(Stored records)
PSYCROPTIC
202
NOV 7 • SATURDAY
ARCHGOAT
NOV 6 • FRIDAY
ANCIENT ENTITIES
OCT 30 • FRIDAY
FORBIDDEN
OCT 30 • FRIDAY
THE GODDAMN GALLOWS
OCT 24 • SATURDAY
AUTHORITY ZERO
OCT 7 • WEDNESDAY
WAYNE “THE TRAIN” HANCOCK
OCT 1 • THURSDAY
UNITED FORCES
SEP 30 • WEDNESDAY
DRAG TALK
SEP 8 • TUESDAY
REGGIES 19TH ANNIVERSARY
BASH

--

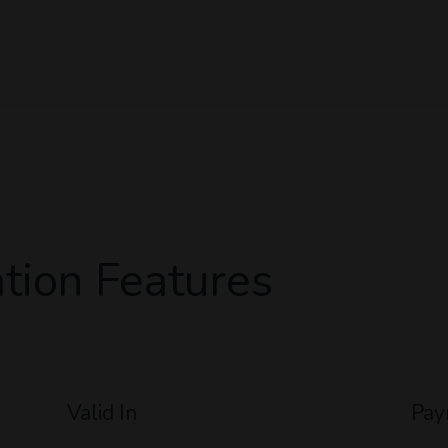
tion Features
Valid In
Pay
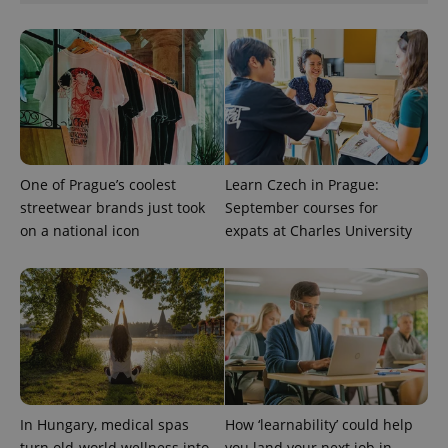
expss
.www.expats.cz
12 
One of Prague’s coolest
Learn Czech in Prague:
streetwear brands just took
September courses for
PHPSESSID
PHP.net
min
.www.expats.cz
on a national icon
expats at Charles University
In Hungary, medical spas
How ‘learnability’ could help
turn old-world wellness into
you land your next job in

Exercise description — Show every line above that contains the word "Prague". Give each one in full.

Answer area —
One of Prague’s coolest
Learn Czech in Prague:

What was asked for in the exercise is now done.